His assumption that the linguistic strata corresponded to ethnic strata came under critical reappraisal decades after his death, in the work of Walter Pohl and others.

==Publications==
In addition to his numerous articles, Krahe published:
- Die alten balkanillyrischen geographischen Namen (Heidelberg 1925). "The old Balkan-Illyrian geographical names", his first book.
- Lexikon altillyrischen Personennamen (1929). "Dictionary of Old Illyrian personal names.
- Indogermanische Sprachwissenshaft (Berlin 1948). "Indo-German linguistics".
- Ortsnamen als Geschichtsquelle (Heidelberg 1949). "Places names as sources of history".
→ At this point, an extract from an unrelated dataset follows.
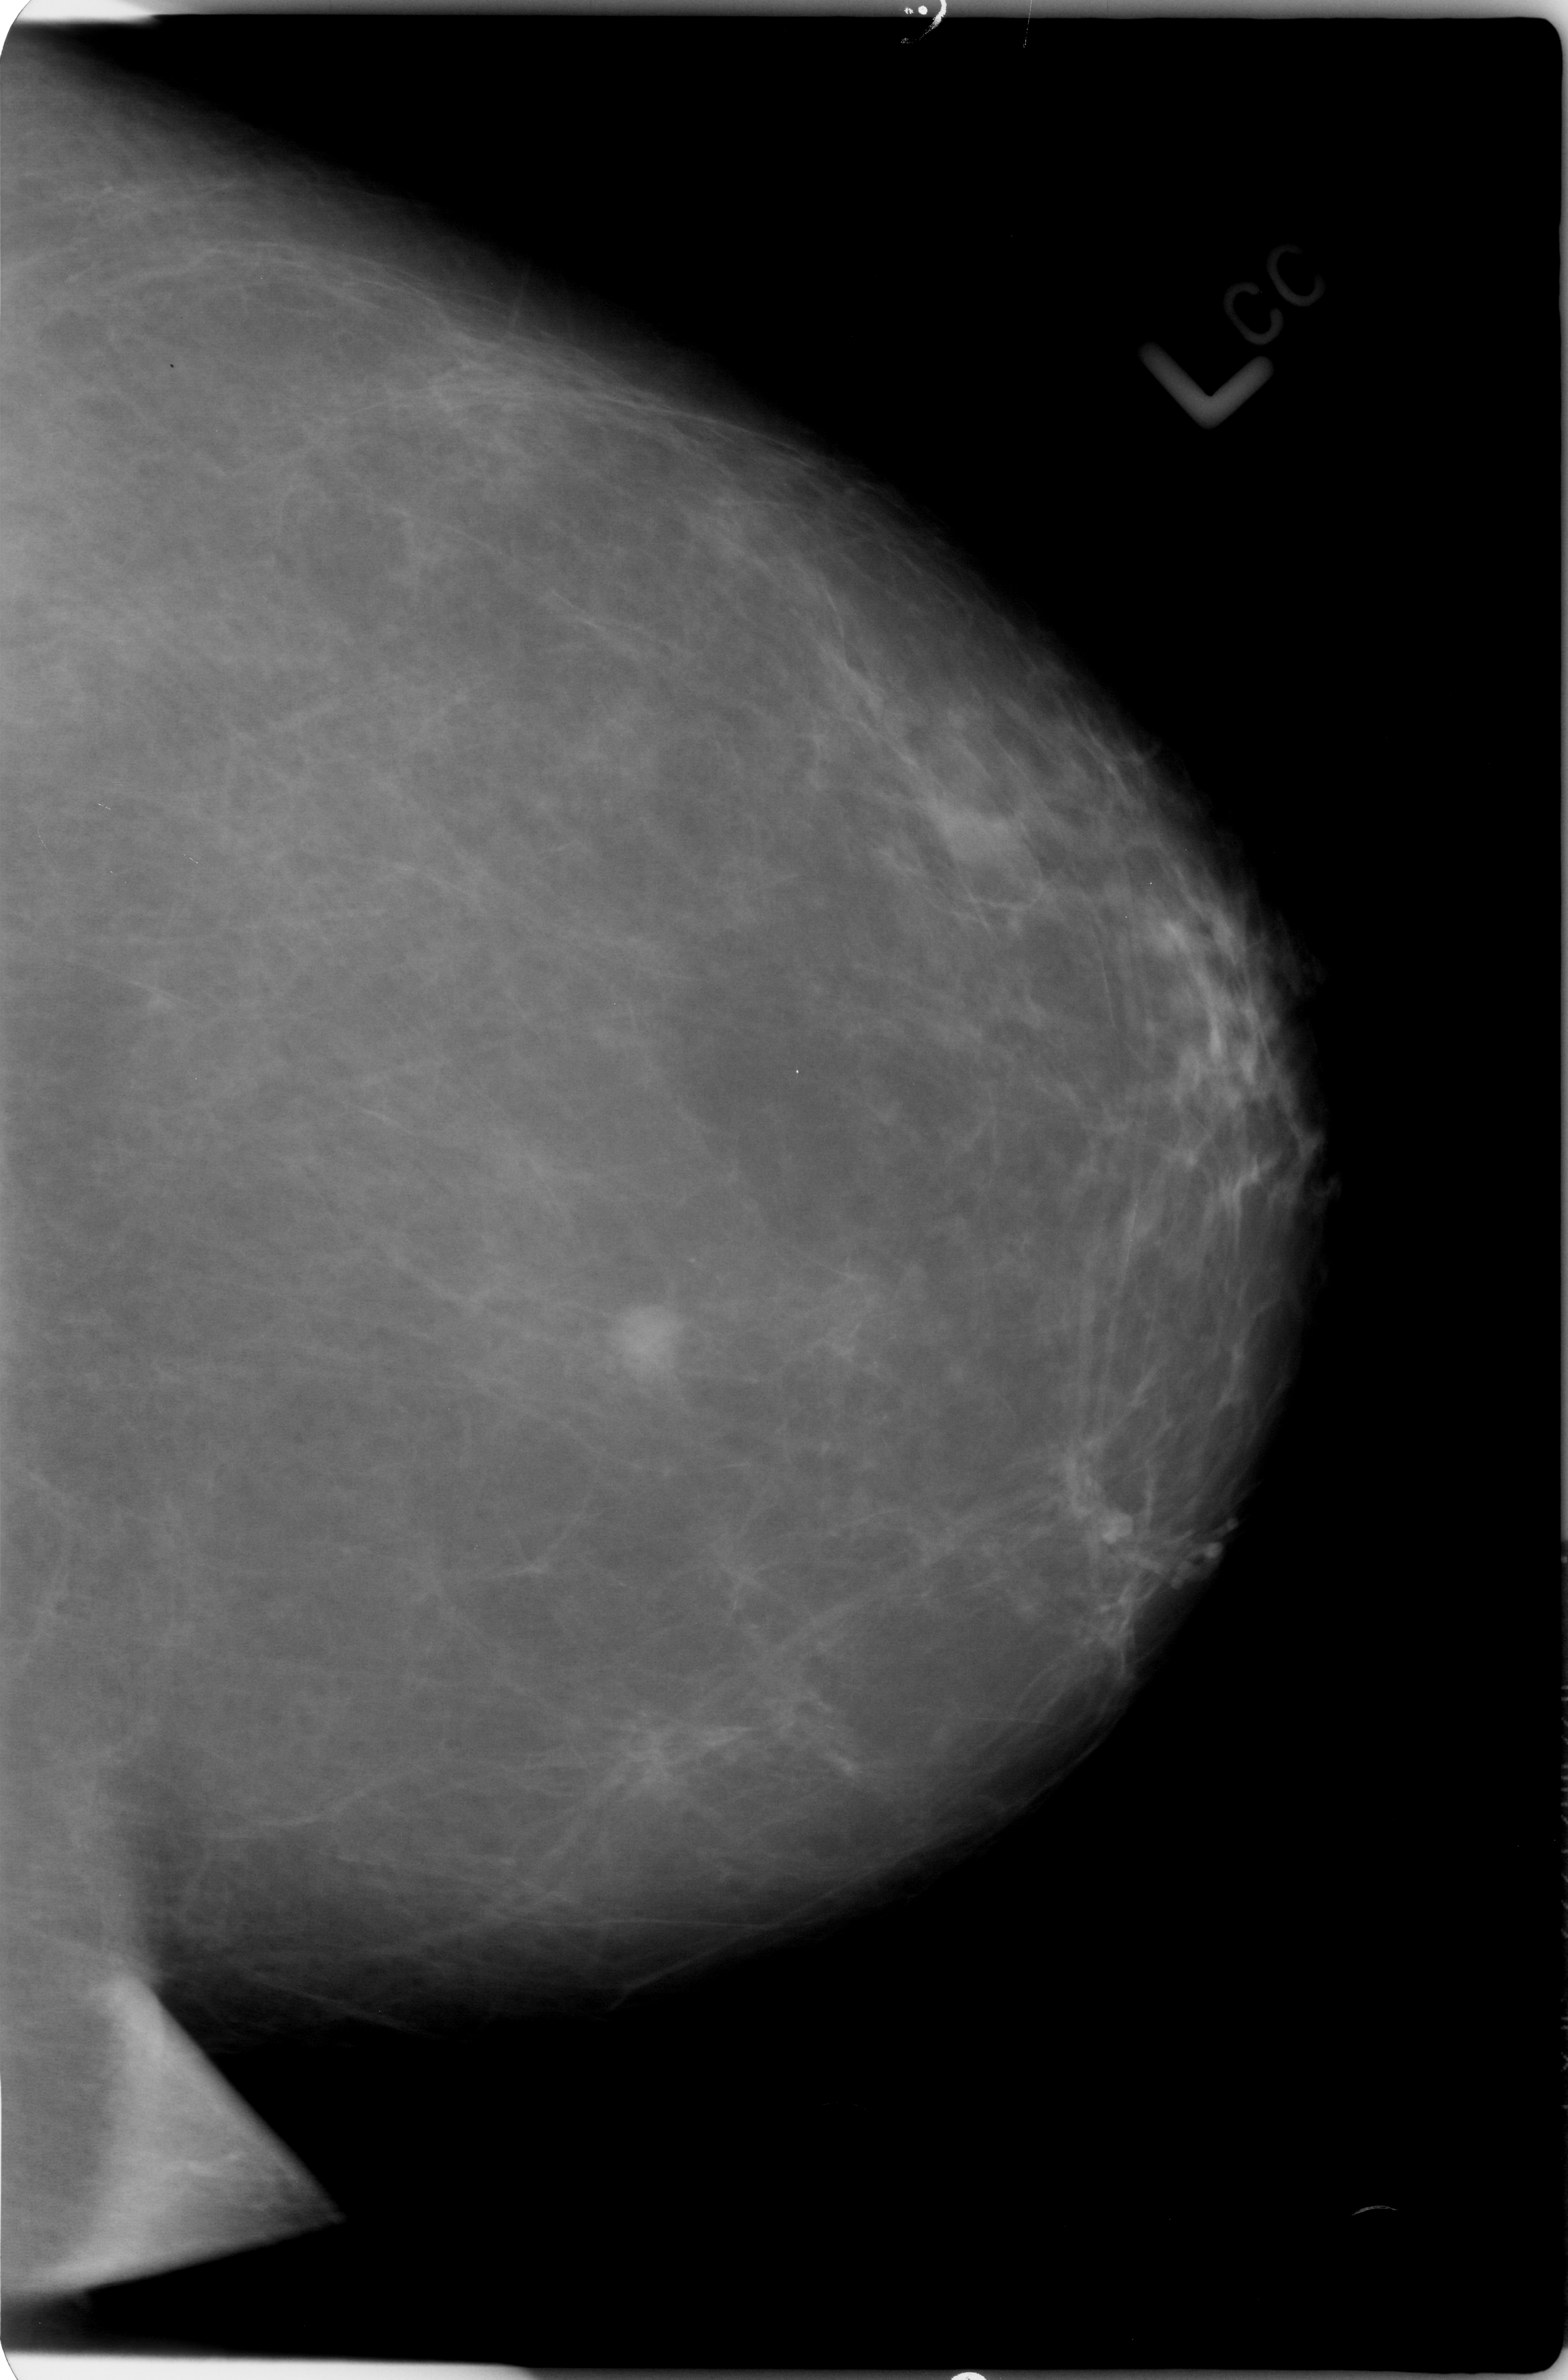
Scanned film-screen mammogram. Left breast. Craniocaudal (CC) view. Breast composition: almost entirely fatty (BI-RADS density category 1 of 4). 1568 × 2380 image matrix.
Expert-marked regions of interest on this film, with their recorded descriptors:
- mass, shape lobulated, margins ill defined; BI-RADS assessment category 4; subtlety rating 4 on a 1 (subtle) to 5 (obvious) scale; pathology (as recorded): malignant: box from (x=610, y=1303) to (x=685, y=1380) px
- Die Sprache der Illyrier I. Die Quellen (1955). ISBN 3-447-00534-3 "Languages of the Illyrians I: Sources", a summary of his previous work. Volume II. Die messapischen Inschriften und ihre Chronologie ("Messapian inscriptions and their chronology") is by Carlo de Simone and Volume III. Die messapischen Personennamen ("Messapian personal names") by Jürgen Untermann. (Wiesbaden 1964). ISBN 3-447-00535-1
- Die Struktur der alteuropäischen Hydronymie (Wiesbaden 1963). "The structure of Old-European river names".
- Unsere ältesten Flussnamen (1964). "Our oldest river names".
- Germanische Sprachwissenschaft. Wortbildungslehre. (Berlin 1969). "Germanic linguistics".